## SELECTED EXCERPT

Archaeologists identified one of the hearts as that of Toussaint de Perrien who, in a loving gesture, had his heart placed in a cardiotaph (a heart-shaped lead urn) and buried with his wife, Louise de Quengo.
The practice of preserving the heart – the ancient symbol of the soul and emotion – was not uncommon. But for people in the 18th century, as this case and others show, it also symbolised lovers being united in death.
Perhaps the most storied literary heart is that of poet, Percy Bysshe Shelley (1792-1822). Shelley died tragically just shy of 30 years old, drowning when his boat, the Don Juan, was wrecked during a storm off the coast of Italy.

## WORK INSTRUCTION
Continue the passage about preserved hearts from the last sentence shown.

## RECORDED INFORMATION
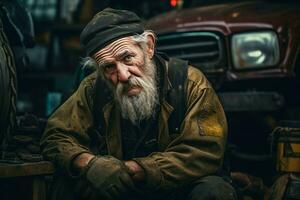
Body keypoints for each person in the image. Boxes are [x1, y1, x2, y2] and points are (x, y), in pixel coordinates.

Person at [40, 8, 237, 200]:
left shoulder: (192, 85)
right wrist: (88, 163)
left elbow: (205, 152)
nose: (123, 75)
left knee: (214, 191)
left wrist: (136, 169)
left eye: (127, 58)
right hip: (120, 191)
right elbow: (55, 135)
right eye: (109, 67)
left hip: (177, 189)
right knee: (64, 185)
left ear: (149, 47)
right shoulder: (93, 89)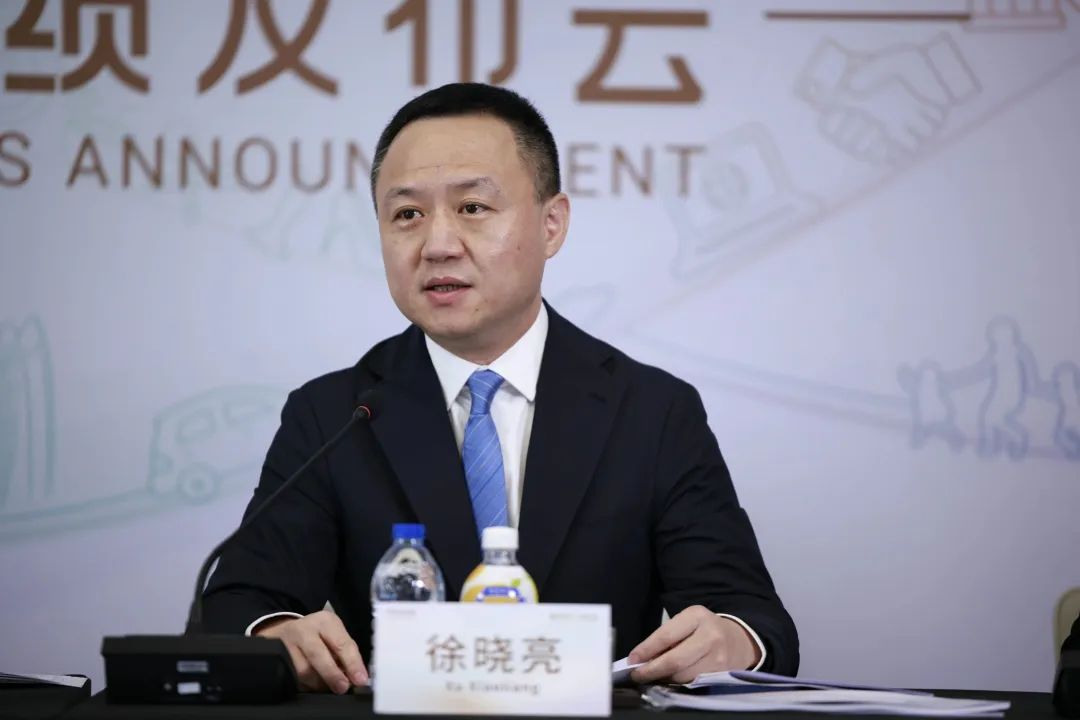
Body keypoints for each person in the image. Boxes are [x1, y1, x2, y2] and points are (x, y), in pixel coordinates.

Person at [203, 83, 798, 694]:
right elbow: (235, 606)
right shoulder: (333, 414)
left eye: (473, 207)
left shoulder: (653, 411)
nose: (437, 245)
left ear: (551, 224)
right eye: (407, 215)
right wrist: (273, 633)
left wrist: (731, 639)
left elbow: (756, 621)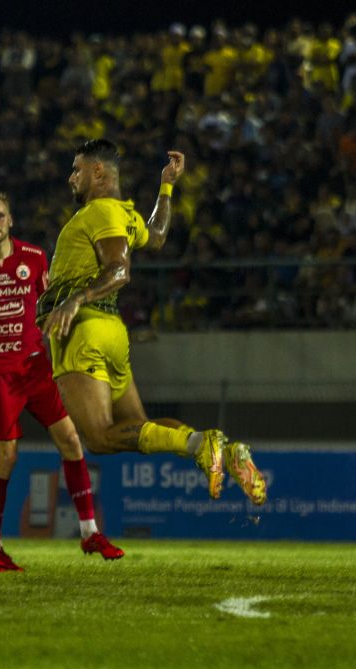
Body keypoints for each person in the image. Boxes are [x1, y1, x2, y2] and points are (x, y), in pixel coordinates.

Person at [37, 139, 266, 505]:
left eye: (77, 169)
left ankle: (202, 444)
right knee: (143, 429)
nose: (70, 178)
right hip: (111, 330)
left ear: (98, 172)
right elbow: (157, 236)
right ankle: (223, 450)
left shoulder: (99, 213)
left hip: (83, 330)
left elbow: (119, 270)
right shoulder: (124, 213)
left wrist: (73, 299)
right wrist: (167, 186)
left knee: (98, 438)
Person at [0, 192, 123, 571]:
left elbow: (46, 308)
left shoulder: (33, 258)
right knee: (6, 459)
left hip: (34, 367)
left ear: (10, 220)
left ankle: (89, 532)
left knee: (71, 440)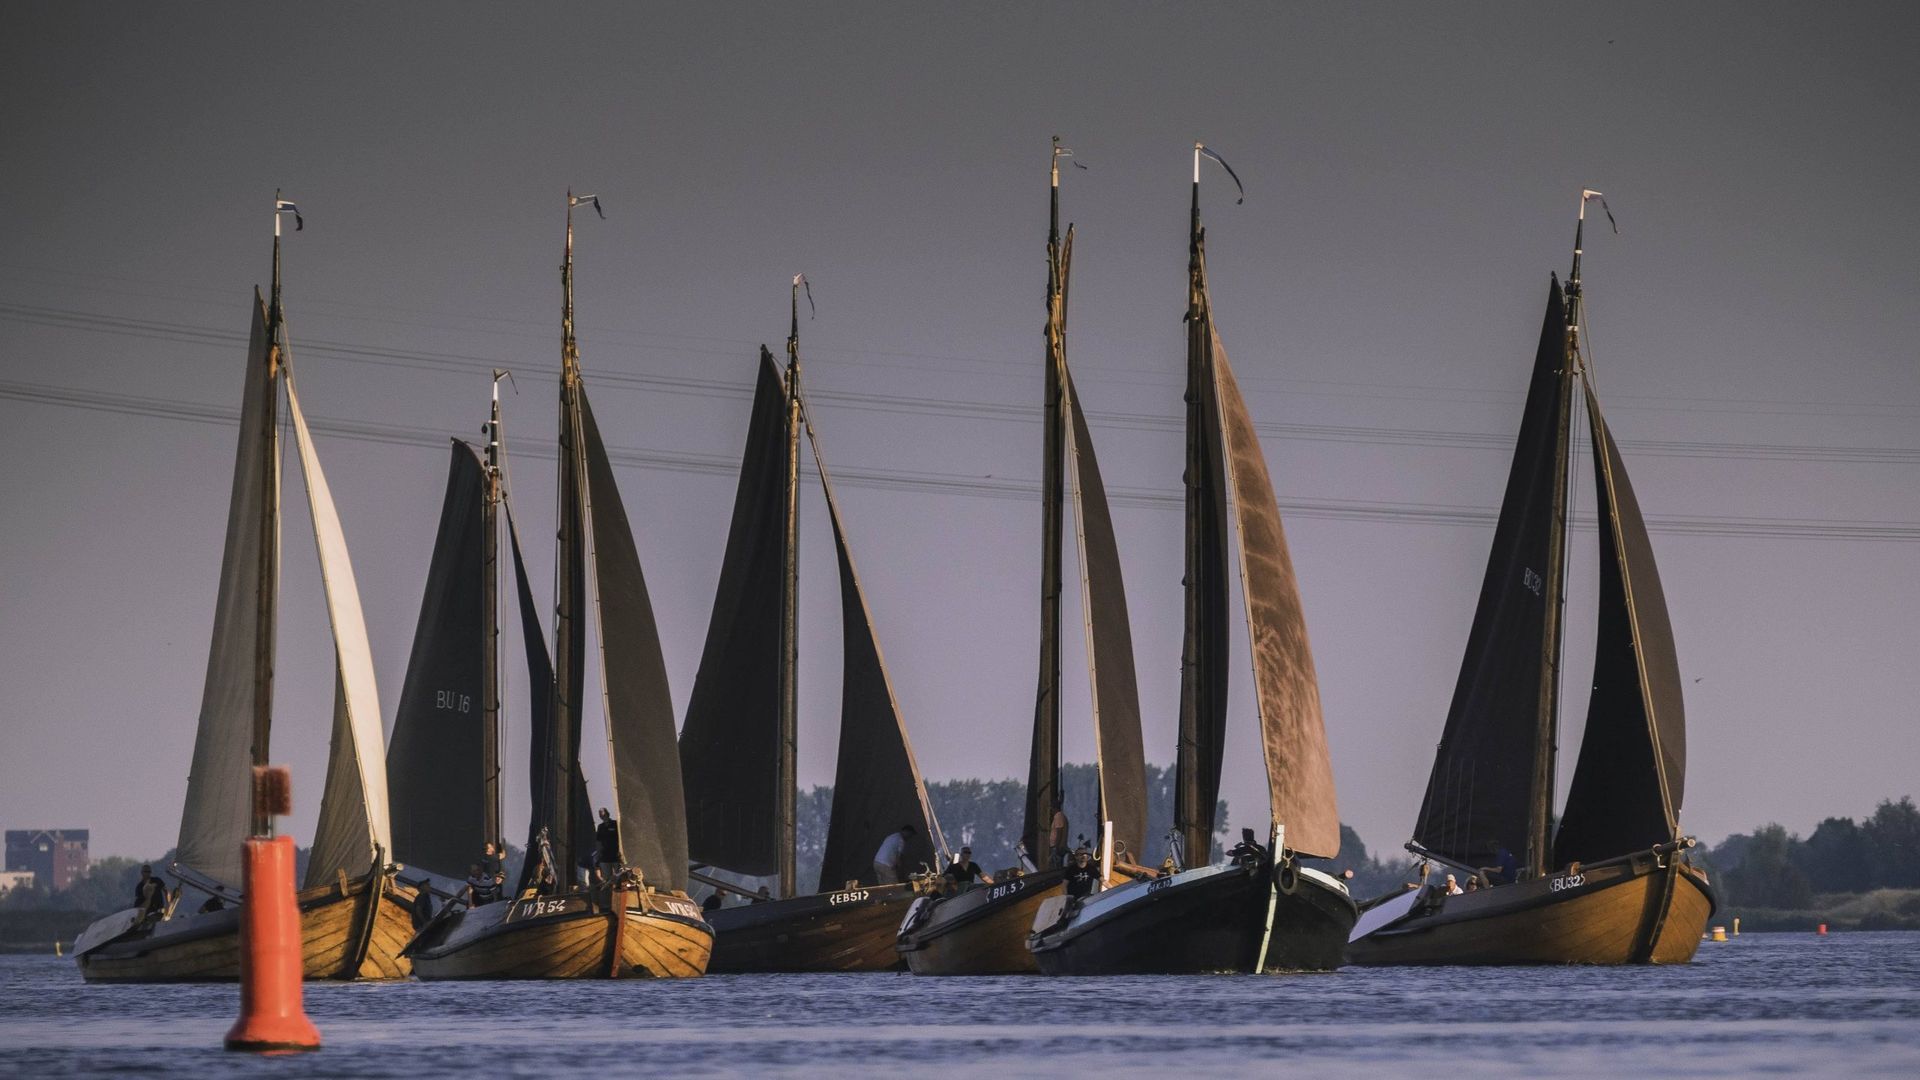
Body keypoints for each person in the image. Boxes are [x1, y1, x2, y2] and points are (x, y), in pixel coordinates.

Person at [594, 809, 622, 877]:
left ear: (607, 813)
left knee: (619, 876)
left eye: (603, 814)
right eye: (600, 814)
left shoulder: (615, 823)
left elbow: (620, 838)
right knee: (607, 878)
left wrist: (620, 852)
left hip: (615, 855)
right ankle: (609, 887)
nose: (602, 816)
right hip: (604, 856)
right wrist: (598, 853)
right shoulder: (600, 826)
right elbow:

## RESPONSE BOX
Shelley's body, along with that of two companions, washed ashore in the Gulf of Spezia ten days later. Italian law required the cremation of a drowning victim's body, so Shelley's corpse was laid upon a funeral pyre on the shores of the sea, with literary luminaries such as Lord Byron and Leigh Hunt in attendance. The Funeral of Shelley by Louis Edouard Fournier (1889). National Museum Liverpool
Novelist Edward John Trelawney's graphic account of extracting Shelley's calcified heart cemented the morbidly romantic legend. Kept in spirits by Hunt, the heart was eventually returned to Shelley's wife, the novelist Mary Shelley, who kept it in a desk drawer the remainder of her life.
The year after her own death, the heart was discovered in her desk, wrapped in a silk bag and surrounded by the pages of Adonais, Percy's elegy to John Keats. The Shelleys' son, Sir Percy Florence, had his father's heart encased in silver and placed on display at Boscombe Manor. Upon his death in 1889, the heart was laid to rest in the family vault at St Peter's Church, Bournemouth.
Hungry hearts Napoleon requested that his heart be sent to his wife, Marie Louise. Museo Glauco Lombardi
While the story of Shelley's heart has a poetically morbid romance, Napoleon's storied heart has quite an unromantic ending.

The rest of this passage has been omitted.